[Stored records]
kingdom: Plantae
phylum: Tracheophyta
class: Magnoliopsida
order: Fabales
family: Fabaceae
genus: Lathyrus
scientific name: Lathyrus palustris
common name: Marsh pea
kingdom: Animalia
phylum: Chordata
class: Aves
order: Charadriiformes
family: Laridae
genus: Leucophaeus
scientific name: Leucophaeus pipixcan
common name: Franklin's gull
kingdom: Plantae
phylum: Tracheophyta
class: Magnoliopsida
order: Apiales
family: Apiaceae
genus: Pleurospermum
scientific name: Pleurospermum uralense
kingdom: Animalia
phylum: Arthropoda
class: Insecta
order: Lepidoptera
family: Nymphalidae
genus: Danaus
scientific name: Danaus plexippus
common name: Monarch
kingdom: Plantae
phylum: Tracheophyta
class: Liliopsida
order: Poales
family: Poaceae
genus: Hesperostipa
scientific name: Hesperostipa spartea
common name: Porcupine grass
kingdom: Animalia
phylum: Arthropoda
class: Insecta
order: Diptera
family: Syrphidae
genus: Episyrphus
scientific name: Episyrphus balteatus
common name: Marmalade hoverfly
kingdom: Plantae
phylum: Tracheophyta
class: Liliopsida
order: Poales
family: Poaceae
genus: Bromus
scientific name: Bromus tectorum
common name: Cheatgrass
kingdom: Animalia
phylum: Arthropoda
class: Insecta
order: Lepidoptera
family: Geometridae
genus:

_Exercise instructions_: Can you reproduce, word for word, the lines running from the start of the taxonomy records through the line containing "genus: Hesperostipa", with that line included?

_Exercise output_:
kingdom: Plantae
phylum: Tracheophyta
class: Magnoliopsida
order: Fabales
family: Fabaceae
genus: Lathyrus
scientific name: Lathyrus palustris
common name: Marsh pea
kingdom: Animalia
phylum: Chordata
class: Aves
order: Charadriiformes
family: Laridae
genus: Leucophaeus
scientific name: Leucophaeus pipixcan
common name: Franklin's gull
kingdom: Plantae
phylum: Tracheophyta
class: Magnoliopsida
order: Apiales
family: Apiaceae
genus: Pleurospermum
scientific name: Pleurospermum uralense
kingdom: Animalia
phylum: Arthropoda
class: Insecta
order: Lepidoptera
family: Nymphalidae
genus: Danaus
scientific name: Danaus plexippus
common name: Monarch
kingdom: Plantae
phylum: Tracheophyta
class: Liliopsida
order: Poales
family: Poaceae
genus: Hesperostipa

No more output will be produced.